I recently read my post about finding my eat, pray, love & party, and it honestly makes me howl, thinking back to that point in my life that I would meditate daily, enjoy smoothie bowls & only leave Dubai for 70 days. Here I am 6 months later and I'm thinking...hold up, what was I looking for again?
Ah yes, I was looking for that Bali magic that would turn any frown upside down. Well, luckily for you lot I did find the magic, I found the magic in various ways...but not that much partying, minimal yoga, zero smoothie bowls & a whole lot of, wait...what the fuck was I searching for again?
Making the choice to move to Bali was the best move I ever made, everyday I wake up in Bali I have a choice with what I do with my day, who I see, how I move my body and whether or not I want to put an actual bra on. Today was a bra day, today was also a day that I spent my whole day in bed, surrounded by friends, intermittently crying. But that's okay, I'm still looking for that thing...you know...It's big and its umm? It can...? I don't know myself, I don't know any of the answers, what I'm looking for, how long I'll be here for, whether I'll ever go back to teaching, whether I'll meet the man of my dreams (looking unlikely), or whether after all that fuss I made if I'll end up back in the UK after all (pray to all above that I don't).
But do we really know what we are looking for in life?
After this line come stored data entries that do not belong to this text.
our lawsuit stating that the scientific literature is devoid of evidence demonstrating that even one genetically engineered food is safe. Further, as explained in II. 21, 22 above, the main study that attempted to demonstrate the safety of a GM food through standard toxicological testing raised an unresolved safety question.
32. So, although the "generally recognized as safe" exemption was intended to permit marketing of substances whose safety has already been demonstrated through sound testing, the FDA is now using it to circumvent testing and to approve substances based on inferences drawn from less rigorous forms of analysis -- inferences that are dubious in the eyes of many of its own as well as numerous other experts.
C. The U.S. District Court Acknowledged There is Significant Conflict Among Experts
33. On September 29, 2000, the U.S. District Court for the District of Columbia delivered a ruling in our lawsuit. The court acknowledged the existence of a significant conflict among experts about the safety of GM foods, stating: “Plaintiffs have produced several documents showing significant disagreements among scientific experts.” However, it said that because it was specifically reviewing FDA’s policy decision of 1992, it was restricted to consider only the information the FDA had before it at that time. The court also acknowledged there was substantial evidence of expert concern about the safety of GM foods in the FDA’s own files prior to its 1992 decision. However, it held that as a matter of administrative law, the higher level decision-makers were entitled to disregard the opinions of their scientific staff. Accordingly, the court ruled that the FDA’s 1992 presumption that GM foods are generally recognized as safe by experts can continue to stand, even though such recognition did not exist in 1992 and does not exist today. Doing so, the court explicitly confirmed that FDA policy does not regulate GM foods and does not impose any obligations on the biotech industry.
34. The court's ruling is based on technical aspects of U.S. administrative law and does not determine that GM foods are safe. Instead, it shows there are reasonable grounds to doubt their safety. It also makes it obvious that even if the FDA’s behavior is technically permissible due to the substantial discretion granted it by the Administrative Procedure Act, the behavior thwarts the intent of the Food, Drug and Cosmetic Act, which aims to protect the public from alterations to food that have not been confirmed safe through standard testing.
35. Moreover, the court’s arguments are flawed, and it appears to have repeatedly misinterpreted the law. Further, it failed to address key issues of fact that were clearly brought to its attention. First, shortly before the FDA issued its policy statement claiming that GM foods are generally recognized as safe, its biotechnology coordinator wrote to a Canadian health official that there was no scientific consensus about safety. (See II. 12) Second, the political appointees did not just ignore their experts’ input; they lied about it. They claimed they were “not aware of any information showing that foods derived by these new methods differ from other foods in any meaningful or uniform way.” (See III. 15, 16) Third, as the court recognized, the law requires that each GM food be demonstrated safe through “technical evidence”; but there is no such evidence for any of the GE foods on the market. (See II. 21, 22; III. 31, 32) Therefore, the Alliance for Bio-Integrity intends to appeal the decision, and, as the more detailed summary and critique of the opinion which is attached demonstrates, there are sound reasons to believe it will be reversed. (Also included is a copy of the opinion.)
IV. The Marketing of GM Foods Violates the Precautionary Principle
Isn't that the exciting part about living? The unknown. I fully believe in manifesting, writing down you goals and dreams, changing your thought process to alter the choices in which you make and how you go about your day to day life. But do we still really know what we are searching for? Because so far I have searched for the best places for pancakes, the best yoga classes, the best boxing coaches annnnd the best place to buy bikinis, or cheap tampons (soz, not soz...stock up on that shit girls).
You have all the answers yourself, it's a matter of changing your own thoughts, repeating that shit until your brain re-wires itself to believe everything you are saying. You have the power within you to make the shift, to do what you love, but don't go in search of something that you have no idea about, because in the end if it's meant to happen it will, otherwise, you just end up deflated and wanting to give up.